Wandertour in den Appalachen

    Wer lange Bergwanderungen im Wald liebt, zum Beispiel den Rennsteig im Thüringer Wald, für den gibt es eine enorme Herausforderung in den USA: Den Appalachian Trail, auch AT genannt.

    Es ist der längste durchgehende Wanderweg in den USA und einer der längsten Wanderwege der Welt.

    3.500 km Wanderwege

    Die Appalachen sind ein bewaldetes Hochgebirge, welches sich im Osten der USA parallel zur Atlantikküste von Alabama nach Maine erstreckt und in Kanada endet.

    Mitten durch diese fantastische Bergkette von ca. 2.400 km, windet sich der schier endlose Wanderweg von etwa 3.500 km.

    Er geht von Springer Mountain/Georgia bis Mount Kathadin in Maine. Das entspricht etwa der Strecke Los Angeles – Chicago. Ein Eldorado für Waldwanderer.

    Ein Tipp: Alle, die dort wandern wollen, sollten unbedingt die Wanderkarten vom Potomac Appalachian Trail Club mitnehmen, sie sind sehr präzise und hilfreich.

    Auch Autowanderer kommen auf ihre Kosten, denn ähnlich wie der Wanderweg verlaufen auch Straßen, z.B. der „Blue Ridge Parkway“ und der „Skyline Drive“.

    Wer also den Appalachian Trail erst mal ausprobieren möchte, kann ein Auto mitnehmen, Teile des Trails bewandern, Strecken abfahren und sich an den sorgfältig ausgewählten „Viewpoints“ erfreuen.

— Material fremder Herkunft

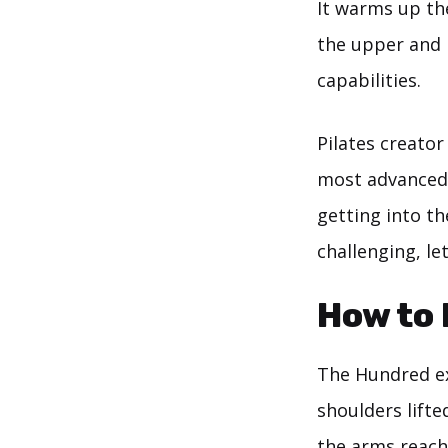
It warms up th
the upper and 
capabilities.
Pilates creator
most advanced 
getting into th
challenging, le
How to 
The Hundred ex
shoulders lifte
the arms reachi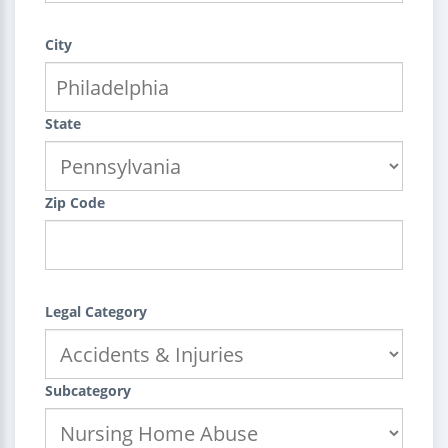
City
State
Zip Code
Legal Category
Subcategory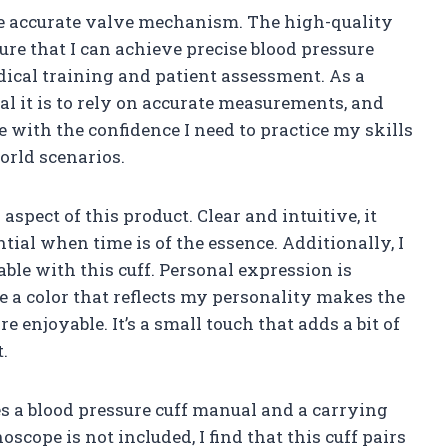
the accurate valve mechanism. The high-quality
ure that I can achieve precise blood pressure
edical training and patient assessment. As a
al it is to rely on accurate measurements, and
me with the confidence I need to practice my skills
orld scenarios.
aspect of this product. Clear and intuitive, it
tial when time is of the essence. Additionally, I
ble with this cuff. Personal expression is
e a color that reflects my personality makes the
 enjoyable. It’s a small touch that adds a bit of
t.
s a blood pressure cuff manual and a carrying
oscope is not included, I find that this cuff pairs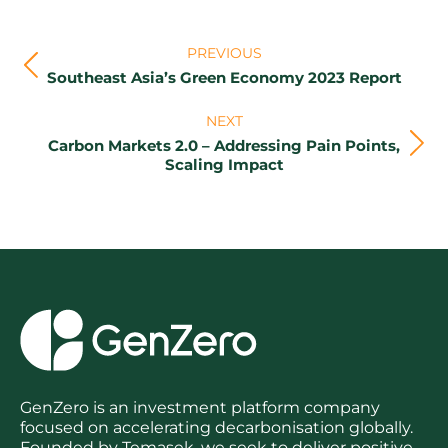
Post
PREVIOUS
navigation
Previous
Southeast Asia’s Green Economy 2023 Report
post:
NEXT
Carbon Markets 2.0 – Addressing Pain Points,
Next
Scaling Impact
post:
GenZero is an investment platform company
focused on accelerating decarbonisation globally.
Founded by Temasek, we seek to deliver positive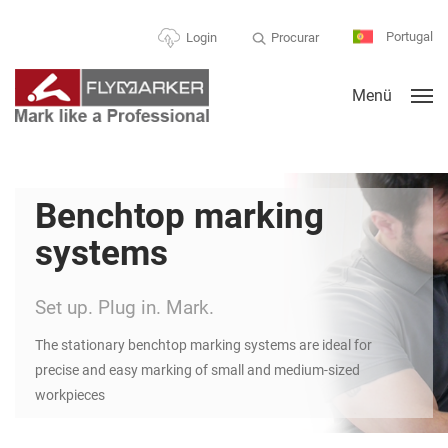
Portugal
Procurar
Login
Menü
Benchtop marking
systems
Set up. Plug in. Mark.
The stationary benchtop marking systems are ideal for
precise and easy marking of small and medium-sized
workpieces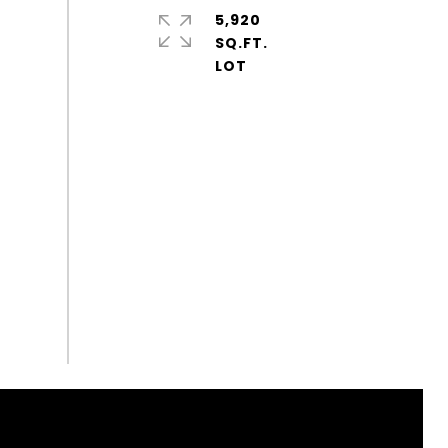
5,920
SQ.FT.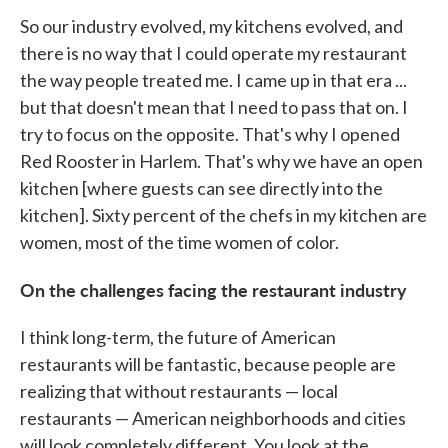
So our industry evolved, my kitchens evolved, and
there is no way that I could operate my restaurant
the way people treated me. I came up in that era ...
but that doesn't mean that I need to pass that on. I
try to focus on the opposite. That's why I opened
Red Rooster in Harlem. That's why we have an open
kitchen [where guests can see directly into the
kitchen]. Sixty percent of the chefs in my kitchen are
women, most of the time women of color.
On the challenges facing the restaurant industry
I think long-term, the future of American
restaurants will be fantastic, because people are
realizing that without restaurants — local
restaurants — American neighborhoods and cities
will look completely different. You look at the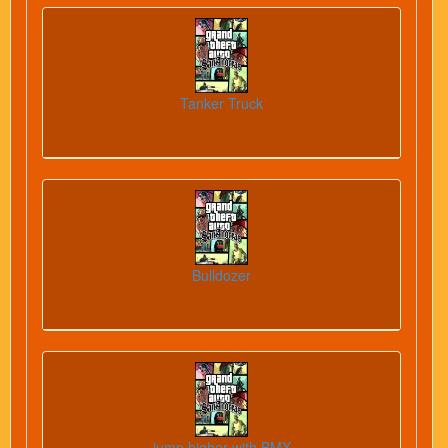
Tanker Truck
Bulldozer
jump higher with BMX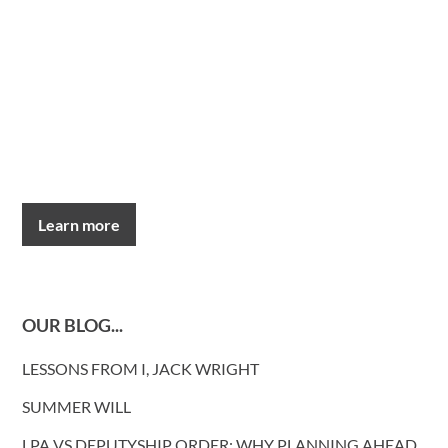
Learn more
OUR BLOG...
LESSONS FROM I, JACK WRIGHT
SUMMER WILL
LPA VS DEPUTYSHIP ORDER: WHY PLANNING AHEAD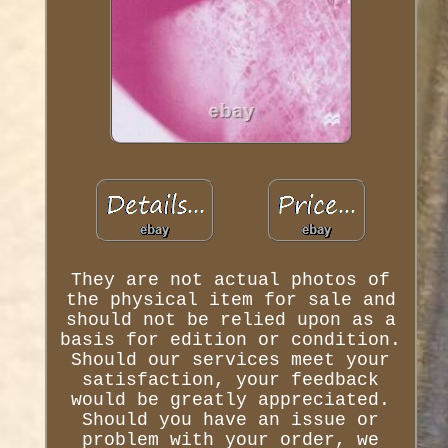
They are not actual photos of
the physical item for sale and
should not be relied upon as a
basis for edition or condition.
Should our services meet your
satisfaction, your feedback
would be greatly appreciated.
Should you have an issue or
problem with your order, we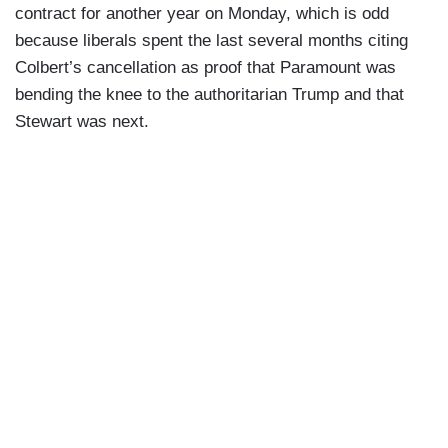
contract for another year on Monday, which is odd
because liberals spent the last several months citing
Colbert’s cancellation as proof that Paramount was
bending the knee to the authoritarian Trump and that
Stewart was next.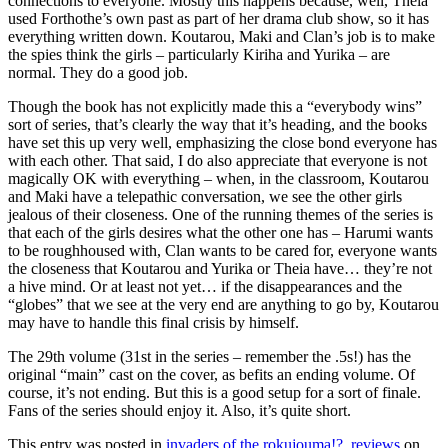
connections to everyone. Mostly this happens because, well, Theia
used Forthothe’s own past as part of her drama club show, so it has
everything written down. Koutarou, Maki and Clan’s job is to make
the spies think the girls – particularly Kiriha and Yurika – are
normal. They do a good job.
Though the book has not explicitly made this a “everybody wins”
sort of series, that’s clearly the way that it’s heading, and the books
have set this up very well, emphasizing the close bond everyone has
with each other. That said, I do also appreciate that everyone is not
magically OK with everything – when, in the classroom, Koutarou
and Maki have a telepathic conversation, we see the other girls
jealous of their closeness. One of the running themes of the series is
that each of the girls desires what the other one has – Harumi wants
to be roughhoused with, Clan wants to be cared for, everyone wants
the closeness that Koutarou and Yurika or Theia have… they’re not
a hive mind. Or at least not yet… if the disappearances and the
“globes” that we see at the very end are anything to go by, Koutarou
may have to handle this final crisis by himself.
The 29th volume (31st in the series – remember the .5s!) has the
original “main” cast on the cover, as befits an ending volume. Of
course, it’s not ending. But this is a good setup for a sort of finale.
Fans of the series should enjoy it. Also, it’s quite short.
This entry was posted in
invaders of the rokujouma!?
,
reviews
on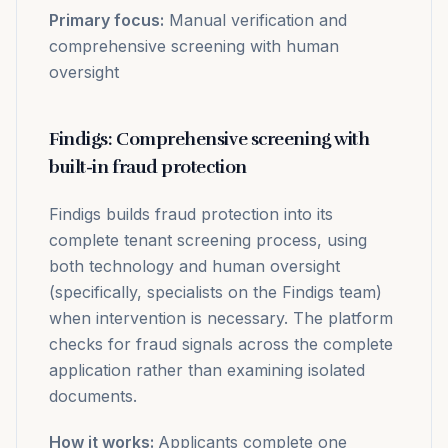
Primary focus:
Manual verification and
comprehensive screening with human
oversight
Findigs: Comprehensive screening with
built-in fraud protection
Findigs builds fraud protection into its
complete tenant screening process, using
both technology and human oversight
(specifically, specialists on the Findigs team)
when intervention is necessary. The platform
checks for fraud signals across the complete
application rather than examining isolated
documents.
How it works:
Applicants complete one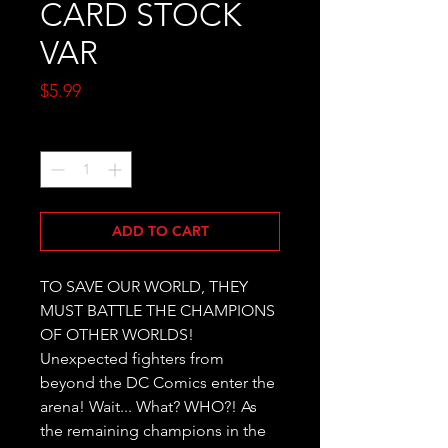
CARD STOCK
VAR
Price
$5.99
Quantity
*
ADD TO CART
TO SAVE OUR WORLD, THEY 
MUST BATTLE THE CHAMPIONS 
OF OTHER WORLDS! 
Unexpected fighters from 
beyond the DC Comics enter the 
arena! Wait... What? WHO?! As 
the remaining champions in the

    Außerdem bieten sich in diesem weiten Gebirgszug überall viele andere Tagestouren unterschiedlicher Schwierigkeitsgrade an.

    Die Berghöhe erreicht maximal um die 2.000 m, nämlich der Mount Mitchell in North Carolina 2.037 m. der Clingman’s Dome in North Carolina/Tennessee 2.025 m und der Mount Washington in New Hampshire 1.931 m.
    Das Nonplusultra ist es natürlich, den gesamten Trail abzuwandern.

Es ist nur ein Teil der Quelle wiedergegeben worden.